- **Document segment**:
The G20, the Global South and India
The G20 summit in India turned out to be not ordinary event. The summit of representatives of the largest economies and military-political potentials showed global trends in the struggle for leadership and development. The G20 meeting demonstrated India’s diplomatic triumph, which proved a rather profound understanding of world processes and trends. The most important consequence of the summit was the adoption of a new global economic and infrastructure project to export goods from India through the Middle East to Europe. In addition, the countries of the Global South have shown that they are not ready to oppose Russia openly and do not want to politicize the Ukrainian crisis.
The Group of Twenty originated at the turn of the XXI. During the deep economic and financial crisis in Asia, the developed countries of the West sought to formalize a new coordination structure. The idea was to create a forum to exchange views and global coordination of financial and economic issues. Then, the finance ministers of the Group of Eight solicited an initiative to expand the range of countries to discuss financial policy issues, inviting such large and actively growing states as China and India.
By the beginning of the XXI, there was an objective viewpoint in Western capitals that it was impossible to solve world problems without involving India and China in the problems of global governance. The idea of globalization was becoming dominant among intellectuals and development leaders during this period. After the collapse of bipolarity and the disintegration of the USSR, the world lost unnecessary dividing lines, ideological enmity and confrontation between the two blocs. Globalization was becoming a natural and necessary aspect of development. The idea originated in the UK and the USA and has become prevalent in the capitals of developed countries. Thus, the Group of Twenty was created.

- **Challenges**:
a) In the rows, change "collection date" to "date collected" in the stretch from the line containing "scientific name: Arenaria purpurascens" through the end of the rows, and return that stretch with nothing else altered. Omit the pictures.
b) Write what comes next in the G20 passage, starting after its final sentence.
The rows that follow are unrelated to the G20 passage.

- **Listing**:
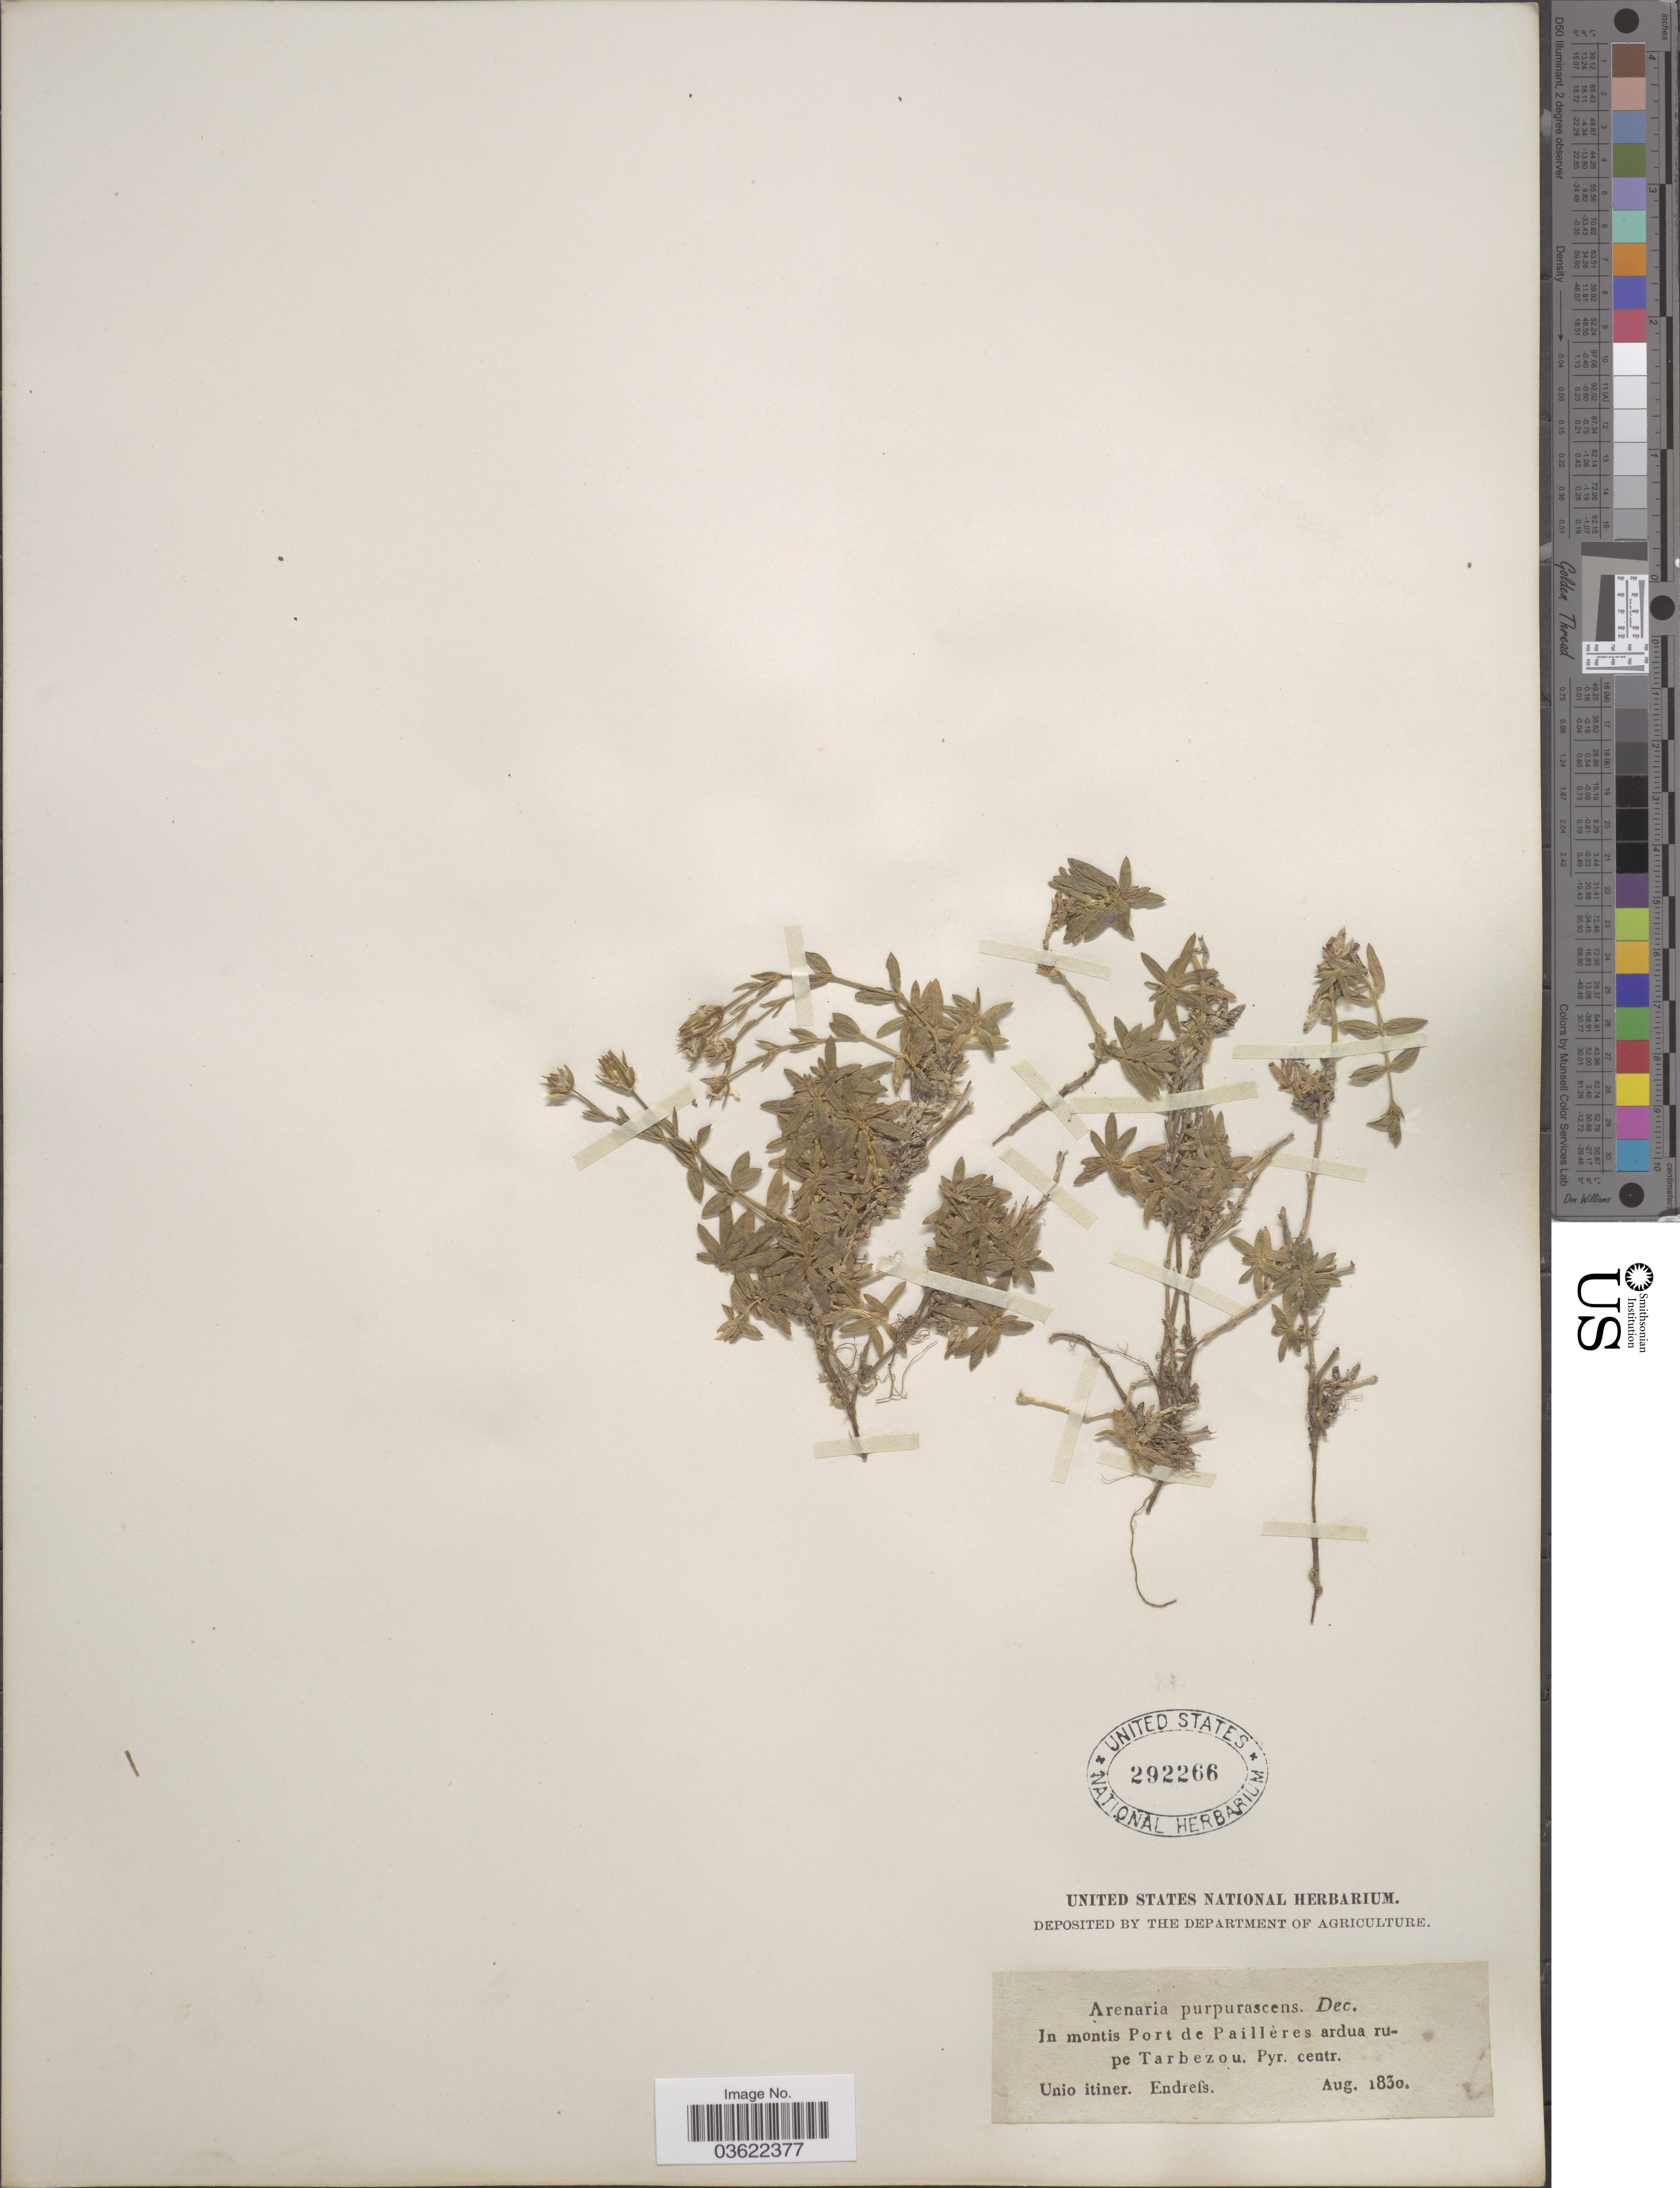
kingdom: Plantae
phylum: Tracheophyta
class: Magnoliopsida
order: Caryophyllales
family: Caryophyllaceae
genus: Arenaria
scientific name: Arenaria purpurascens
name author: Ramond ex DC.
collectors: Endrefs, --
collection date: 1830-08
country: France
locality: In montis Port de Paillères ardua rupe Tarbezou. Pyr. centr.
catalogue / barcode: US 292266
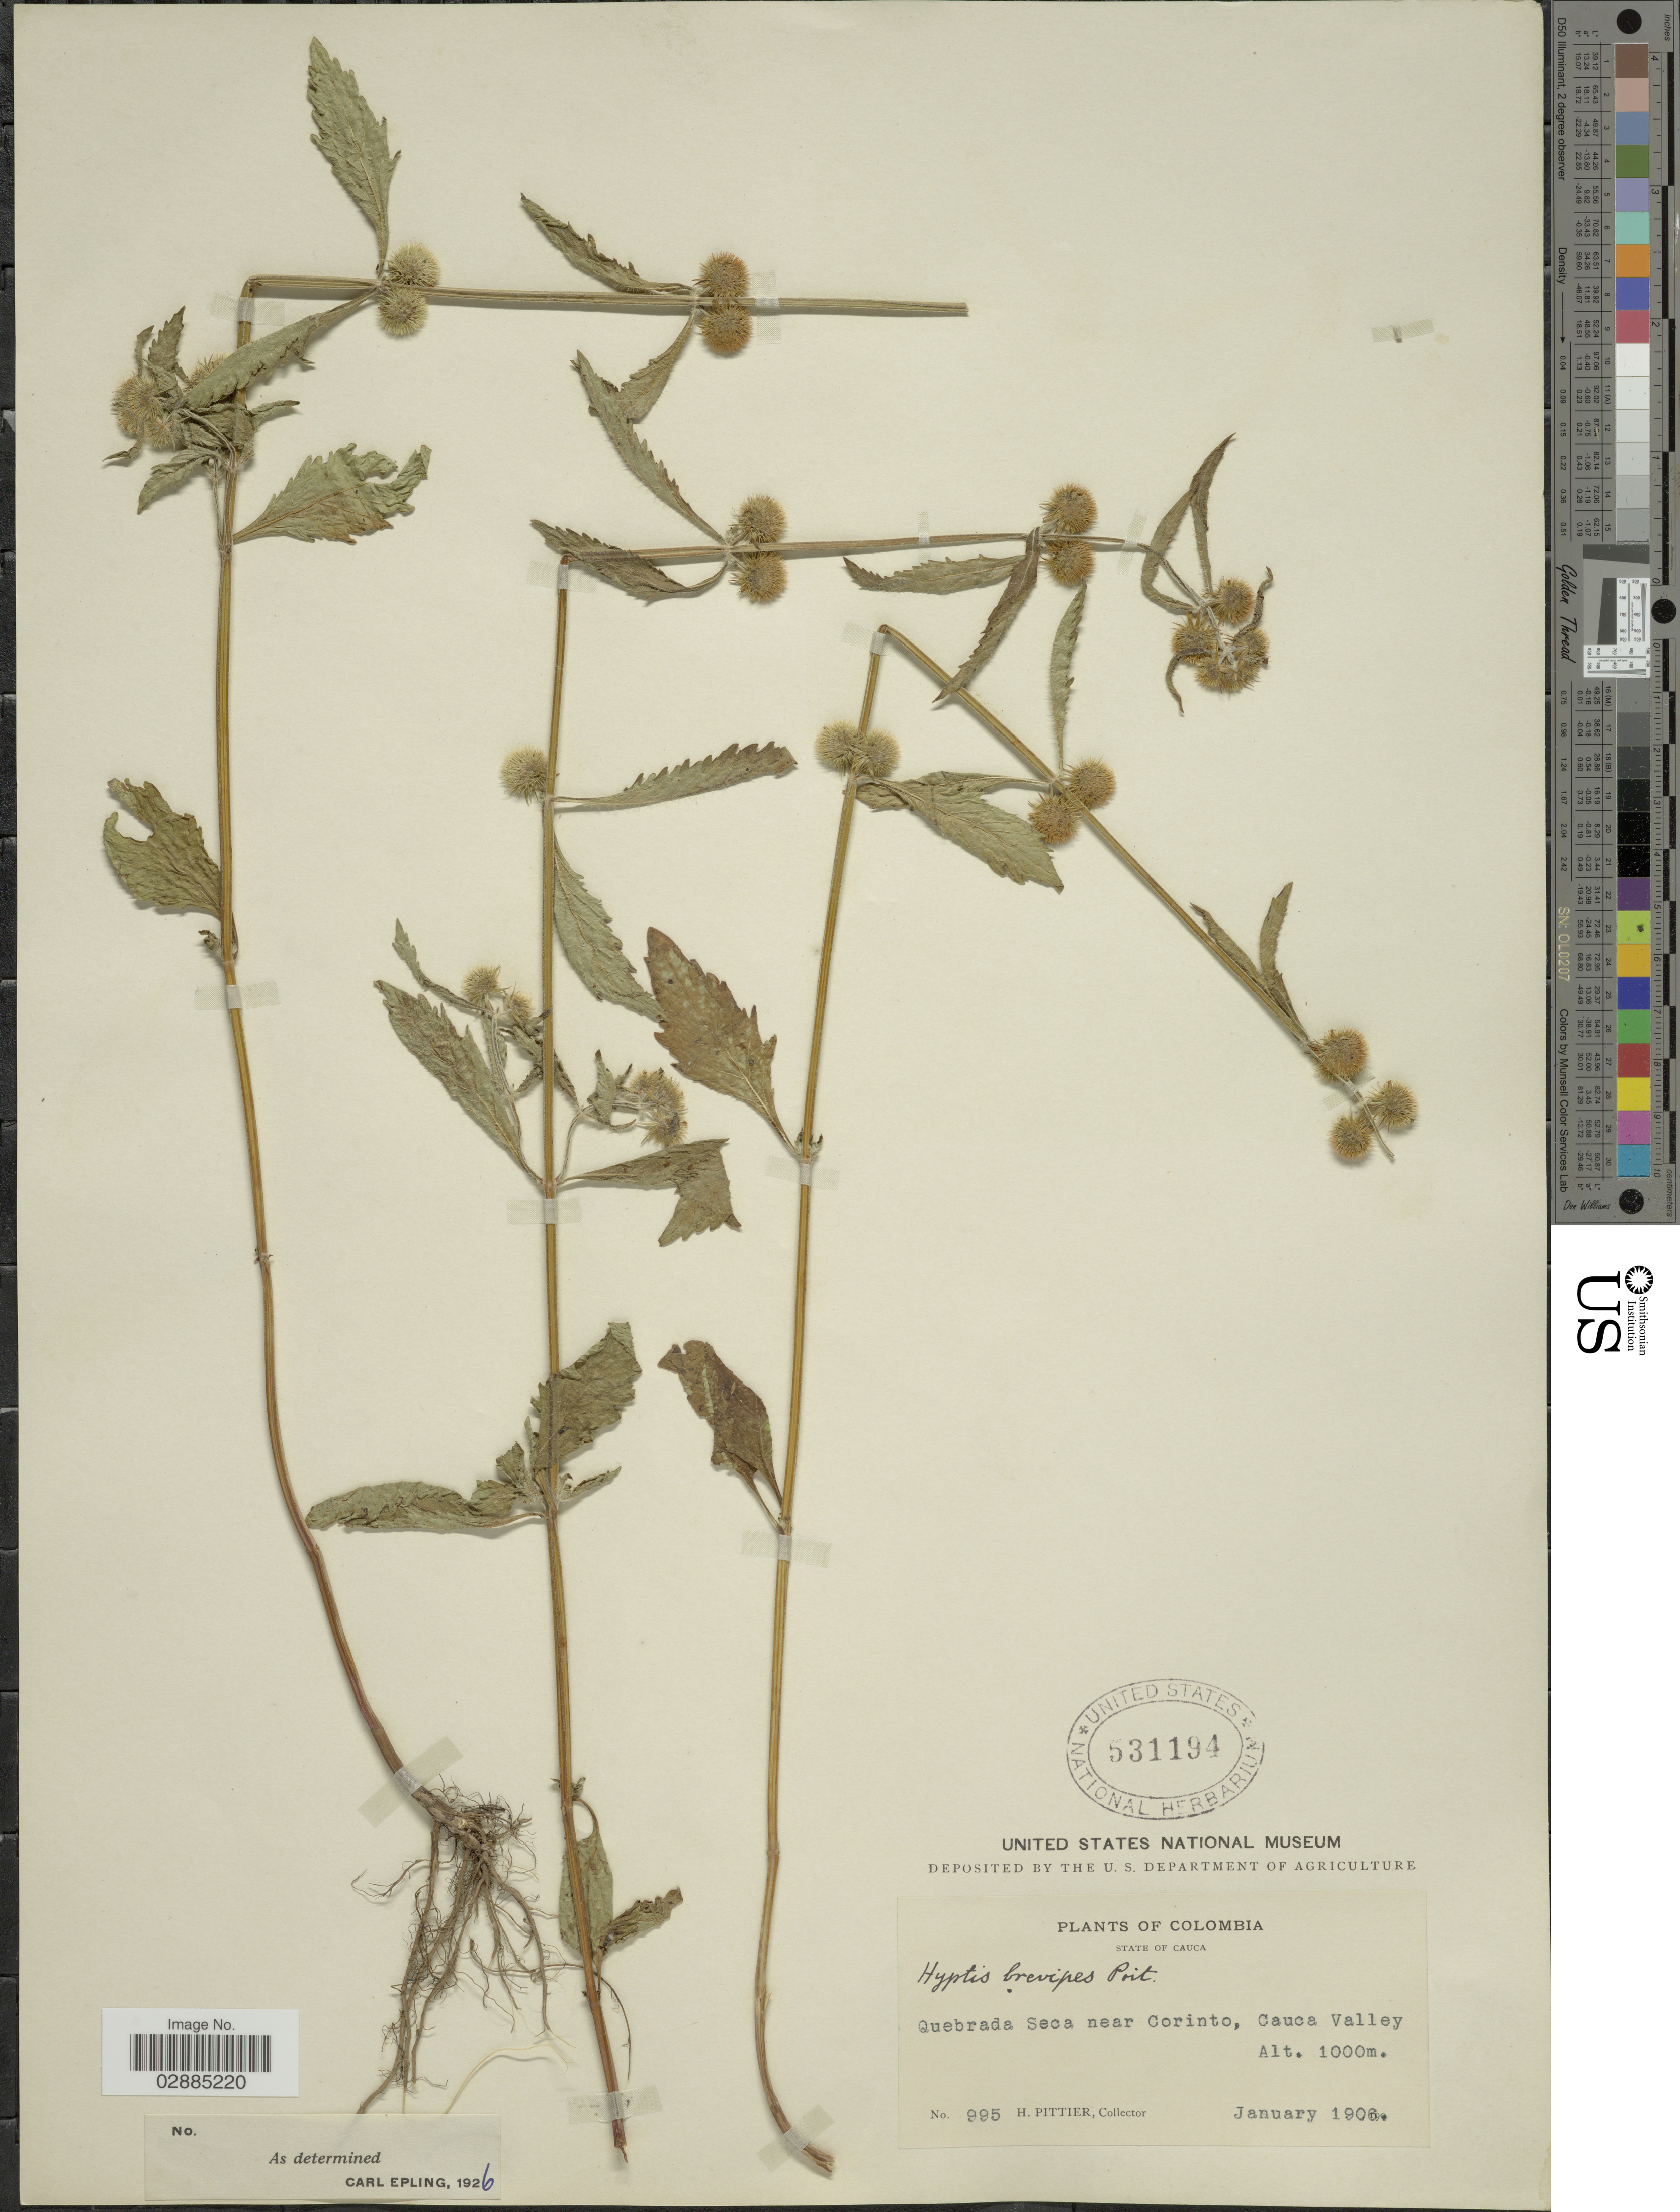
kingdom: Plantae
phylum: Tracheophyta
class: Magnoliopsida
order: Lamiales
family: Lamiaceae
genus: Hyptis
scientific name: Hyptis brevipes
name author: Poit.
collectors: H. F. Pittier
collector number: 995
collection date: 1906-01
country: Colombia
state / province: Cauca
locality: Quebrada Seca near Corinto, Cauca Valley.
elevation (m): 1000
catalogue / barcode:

- **Responses per task**:
a)
scientific name: Arenaria purpurascens
name author: Ramond ex DC.
collectors: Endrefs, --
date collected: 1830-08
country: France
locality: In montis Port de Paillères ardua rupe Tarbezou. Pyr. centr.
catalogue / barcode: US 292266
kingdom: Plantae
phylum: Tracheophyta
class: Magnoliopsida
order: Lamiales
family: Lamiaceae
genus: Hyptis
scientific name: Hyptis brevipes
name author: Poit.
collectors: H. F. Pittier
collector number: 995
date collected: 1906-01
country: Colombia
state / province: Cauca
locality: Quebrada Seca near Corinto, Cauca Valley.
elevation (m): 1000
catalogue / barcode:

b)
Nonetheless, after the founding conference in Berlin in December 1999, the G20 was almost forgotten. Before the new financial crisis in 2008, there were no summits: the main format was the annual meetings of finance ministers and heads of central banks. The fact that the situation in the global economy was critical is indicated by the fact that the G20 summits met not once a year but as emergency meetings. The first, named “anti—crisis”, was held in November 2008 in Washington, the next in April 2009 in London, and, in Pittsburgh in September of the same year.
The severity of the economic crisis has passed over time, and the G20 has upgraded to the political level. The Forum, which unites countries from different parts of the world, is much more representative and balanced than the G7 and allows world leaders to meet without organizing an official visit to discuss current affairs. The Group of Twenty, major advanced and emerging economies collectively represent about 80-90% of the world’s gross national product, 70-80% of world trade, and two-thirds of the world’s population. The Group includes 19 major national economies, as well as The European Union as a joint participant.
The G20 Summit in New Delhi on September 9-10 was an outstanding event in the life of this organization. Three aspects can be stressed out. First, the G20 has expanded at the expense of the African Union. Secondly, the summit reached an agreement on creating a transport corridor that will be completed by India and its partners and is considered by New Delhi and the West as an alternative to the Chinese One Belt, One Road project. If this transport project is successfully implemented, it can change the balance of power in the global economy and significantly strengthen India’s position in the international system. Thirdly, the topic concerning the Ukrainian-Russian conflict was essentially secondary for the first time since February 2022 at a representative interstate forum. The countries of the Global South refused to politicize this conflict and take sides.
All three developments have become possible thanks to the successful work of Indian diplomacy. Apparently, it is safe to talk about India as a growing and established contender for the status of a great power. The last day of the summit was marked by a visit of its participants to the Raj Ghat memorial, created at the cremation site of the national hero of India – Mahatma Gandhi.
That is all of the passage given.